At the same time [as the European debt crisis began creating trouble for some lenders], new banking regulations took hold, driving considerably shorter bank loan tenors (institutional lenders, meanwhile, continued to offer significantly longer products). In contrast to the weakened debt market, the market for tax equity improved somewhat in 2011 … As the number of grandfathered Section 1603 grant deals begins to taper off in 2012, however, attrition in tax equity investors is possible, as some have indicated no interest in PTC deals.

I’m sure banking regulators didn’t intend to lead banks to offer shorter loan terms to wind power developers, but the rain falls on the just and the unjust and similarly the consequences of bank regulations are no respecter of conflicting government policies. (I’m wondering how banking regulators would score the net costs and benefits of slightly discouraging subsidized energy projects?)

The fraying of support for wind power’s PTC subsidy

Michael Giberson

The coalition in support of  wind power’s Production Tax Credit has always had a bit of a “Baptists and Bootleggers” flavor: environmentalists making a clean and green argument in favor of wind power and the multinational wind power development corporations funding the political muscle needed to get things done. The coalition has proven durable even as wind power took a few environmental hits, but now the business side of the coalition is beginning to fray. The Production Tax Credit will expire at the end of 2012 unless Congress acts to extend it.

One example: The Chicago Tribune reports that Exelon Corp., a large electric power company that owns a significant amount of wind power and a member of the American Wind Energy Association, is opposing efforts to renew the tax credit (reg. required).
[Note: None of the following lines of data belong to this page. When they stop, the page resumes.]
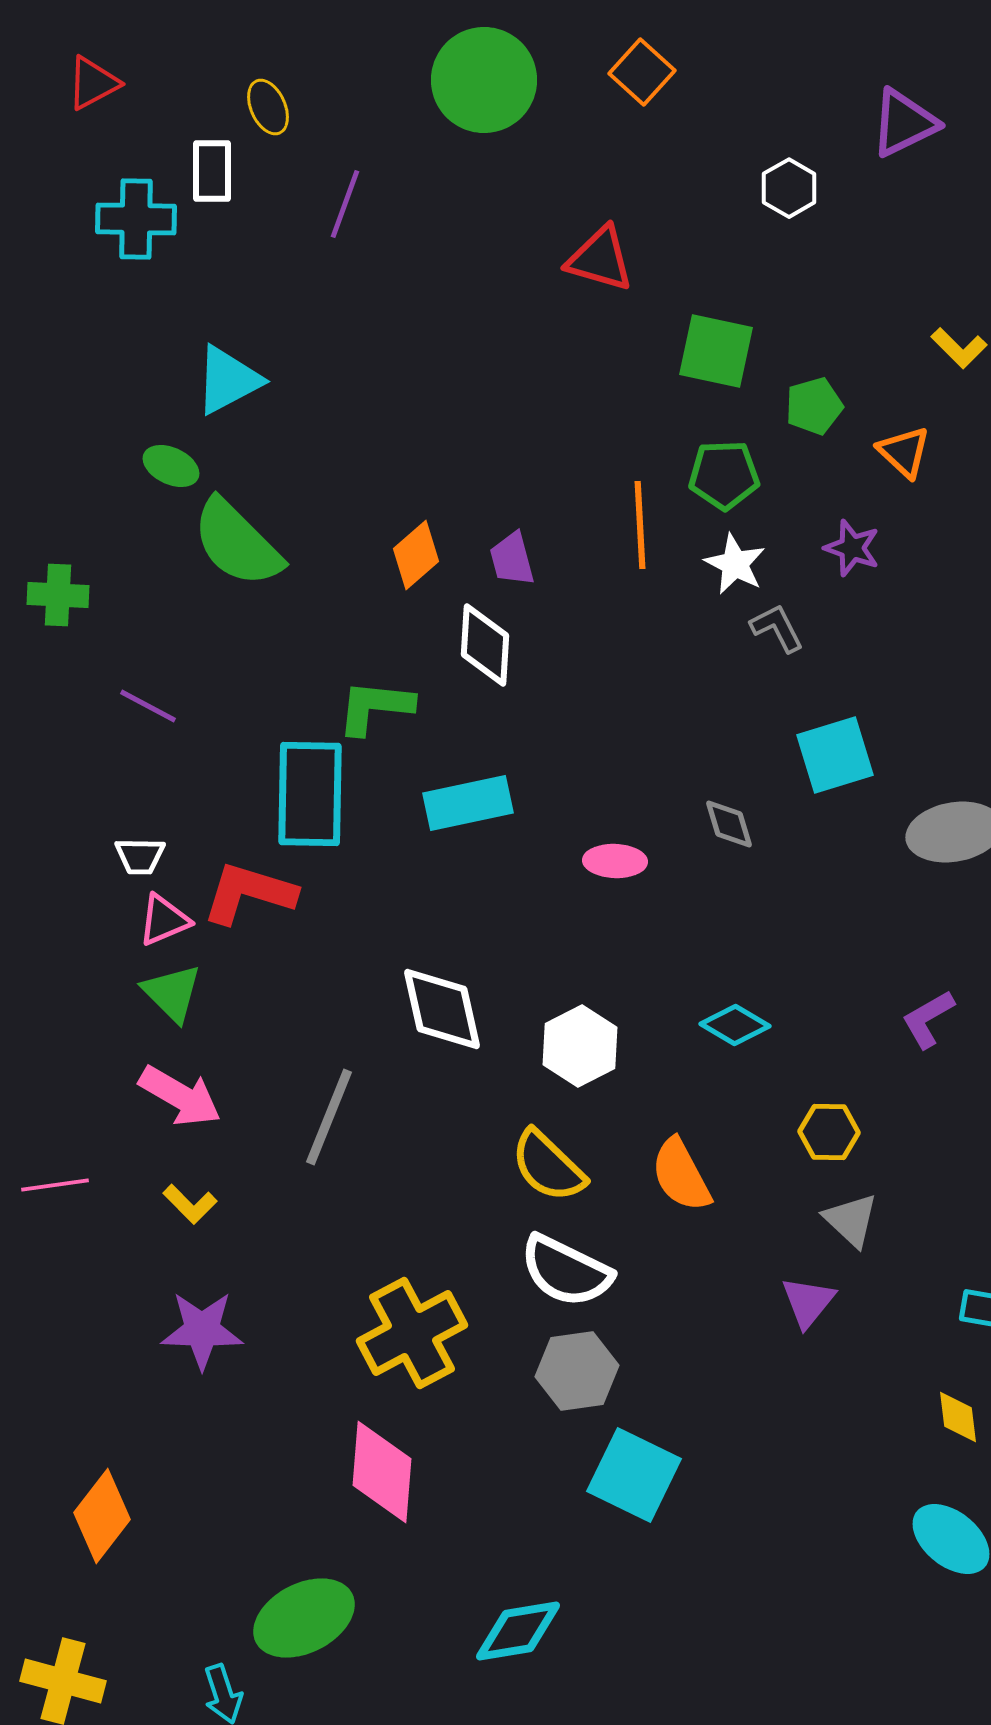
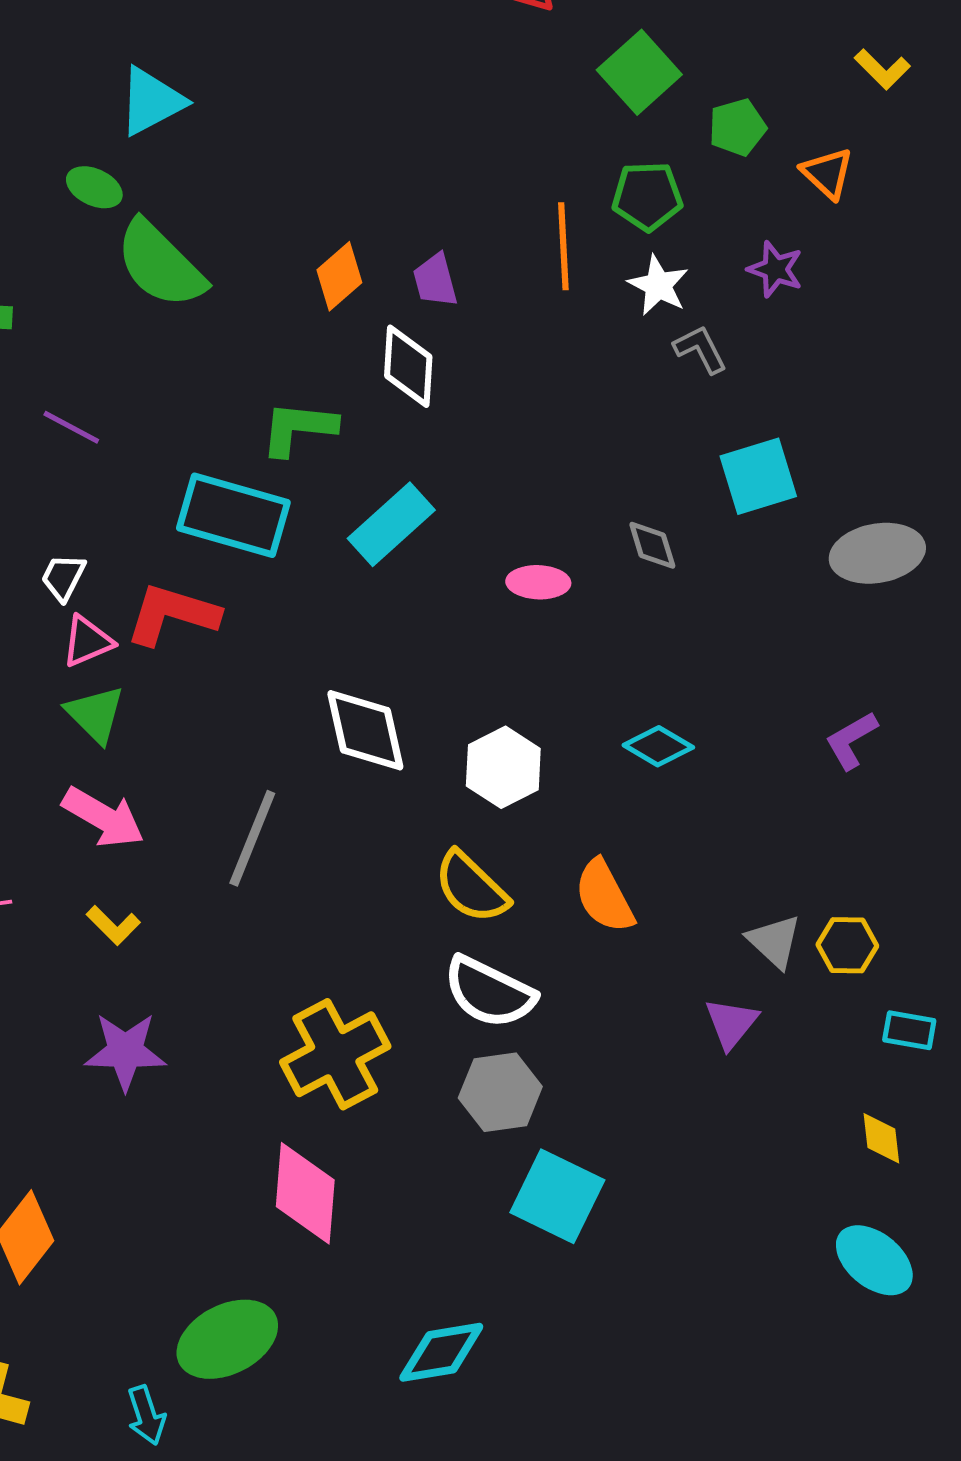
green square: (716, 351) -> (639, 72), turned 36
cyan rectangle: (310, 794) -> (233, 515), turned -75
cyan rectangle: (468, 803) -> (391, 524), turned -30
white trapezoid: (140, 856) -> (63, 577), turned 116
yellow hexagon: (829, 1132) -> (847, 945), moved

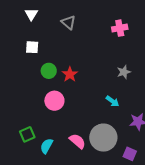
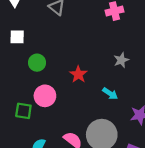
red star: (70, 74) -> (78, 74), moved
green square: (27, 134) -> (23, 111), moved, turned 35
“The (production tax credit) has been in place since 1992, I believe,” Exelon Chief Executive Christopher Crane said in a conference call with investors and analysts Wednesday. “And I think that’s enough time to jump-start an industry, 20 years.”

The economic logic behind Exelon’s position is clear: “with nearly half of its profits coming from its nuclear fleet and low-cost wind power cutting into its margins, Exelon is in Washington leading a fight to kill a tax credit the wind industry says is crucial to its survival.” Note that “low cost wind power” is referring to the low marginal cost of production, not the total cost per MWh of energy produced. Most of Exelon’s generating assets are in markets with energy prices driven toward the marginal cost of production, and additional wind power in these markets tends to push average prices down.

It isn’t just the nuclear fleet that sees its profitability pushed down, either. Wind on wind competition is also becoming an issue. If additional wind power comes online near existing wind power, it naturally produces more output at the same time that existing wind power plants produce more output. The profit-suppressing effect of new wind is thereby intensified for existing wind assets.

Wind power project owners contemplating PTC extension have to weigh the benefits from anticipated new projects against the price suppressing consequences for their existing wind power and other generation assets. It is a cost-benefit weighing that is increasingly turning against continued support for the PTC among owners of wind power assets. Of course, on the other hand, manufacturers of wind power turbines and towers, and those developers who build but don’t own wind power projects benefit only from the construction of new projects. Wind power coalition dynamics should see these players taking a bigger and bigger role over time.

The Chicago Tribune article contains more good stuff. They found someone willing to claim that wind power needs the subsidy because it is “on the cusp of seeing real price declines,” and “In three to five years wind energy will be cost competitive … without the subsidy.” The claimant doesn’t explain why we shouldn’t just wait three to five years and build wind power when it is actually competitive.

(Research efforts do seem to be making progress in improving wind power productivity. That progress justifies maybe a few million dollars for continued research, not a few billion dollars to build more not-quite-cost-competitive wind power projects now.)